20:01:10 lisp123 nights
20:28:46 nij- parenscript is a sublanguage embedded in CL
20:28:54 nij- it compiles to Javascript
20:29:25 nij- I wonder are there JS code that are hard to be written from parenscript (up to semantic equivalence)?
20:29:38 Josh_2 Yes
20:29:48 nij- For example :O?
20:29:50 Josh_2 It does not support es6
20:30:01 Josh_2 is it es6 idk but the shorthand for things like promises doesn't exist which is very annoying
20:30:25 Josh_2 The hacky workarounds required are irritating
20:30:47 nij- So "missing keywords"..
20:30:52 nij- other than missing keywords?
20:43:17 Josh_2 Well its only really a sort of wrapper, you can get all the syntax totally wrong
20:44:07 Josh_2 So other than new syntax added in es6? everything works
20:44:15 Josh_2 I have written a large amount of PS
20:45:10 Josh_2 Those missing abstractions are very annoying though
20:46:10 Josh_2 I have some code somewhere
20:47:26 Josh_2 ah yeh
20:48:57 Josh_2 The fact that the async keyword is missing is a massive PITA
20:49:42 varjag when using SORT on a list, there's no guarantee in the language that it's going to do that by rplacd'ing around the same cons cells, right?
20:50:29 jackdaniel right
20:53:40 nij- Josh_2 Thanks for sharing.
20:53:51 nij- Is it hard for you to hack PS to include promise and asyncio?
20:58:33 NotThatRPG Does anyone have a recommendation for a portable CL random number generator?

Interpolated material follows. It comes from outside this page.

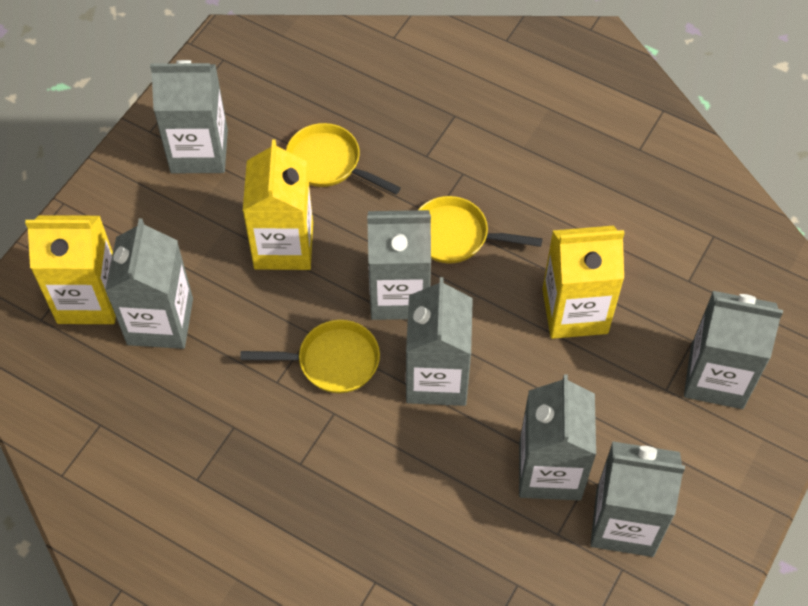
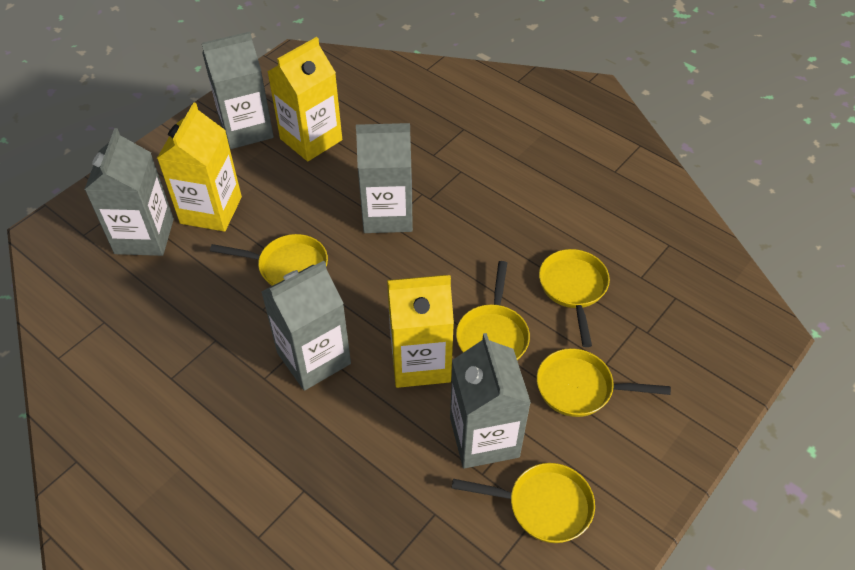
grey carton: [105,218,193,349] [150,60,228,173] [367,210,431,320] [406,277,473,406] [519,374,596,500] [590,441,685,557] [684,291,783,409] = 7 -> [84,128,174,256] [202,32,274,149] [261,261,351,391] [356,123,413,233] [450,333,531,469] = 5
yellow pan: [240,320,380,393] [286,123,401,194] [418,196,543,264] = 3 -> [210,234,328,286] [452,463,595,543] [456,261,530,360] [537,348,671,417] [539,249,610,347] = 5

It doesn't have to be brilliant, but I want something that will let me have replicable results across implementations when I supply a seed -- otherwise I need to write different tests for different implementations, which is painful
20:59:46 NotThatRPG I suppose I could just make a mock RNG for use in testing, but without something like a portable ADVISE that seems strictly harder than finding a portable random library.
21:01:16 NotThatRPG Looks like cl-random is morbid, but random-state is alive.
21:02:00 Bike random-state is good
21:05:05 Shinmera NotThatRPG: I can heartily recommend random-state's squirrel-rng.
21:05:17 Shinmera It'll be very fast and it supports going back, too, not just forward.
21:05:55 NotThatRPG Thanks! I had used cl-random before, but would prefer something that is maintained.
21:27:50 Josh_2 nij-: I have not looked at the PS source
21:28:14 Josh_2 for prng I have always just used ironclad
21:45:08 Josh_2 The PS code is pretty crazy, can't say I have any idea whats going on :joy:
21:46:01 nij- why is it crazy?
21:47:03 NotThatRPG Shinmera: just a thought -- would you entertain a PR that pushed the documentation out into `random-state/documentation` ? The reason I ask is that the documentation introduces a dependency tail that I don't think is necessary just to use the library.
21:54:22 Shinmera no
21:55:03 Shinmera doc-utils is a dep of everything I publish
21:56:29 Shinmera the dependency is so small it really does not matter.
22:08:03 nij- Josh_2 I think you dont need to go to the source code of parenscript.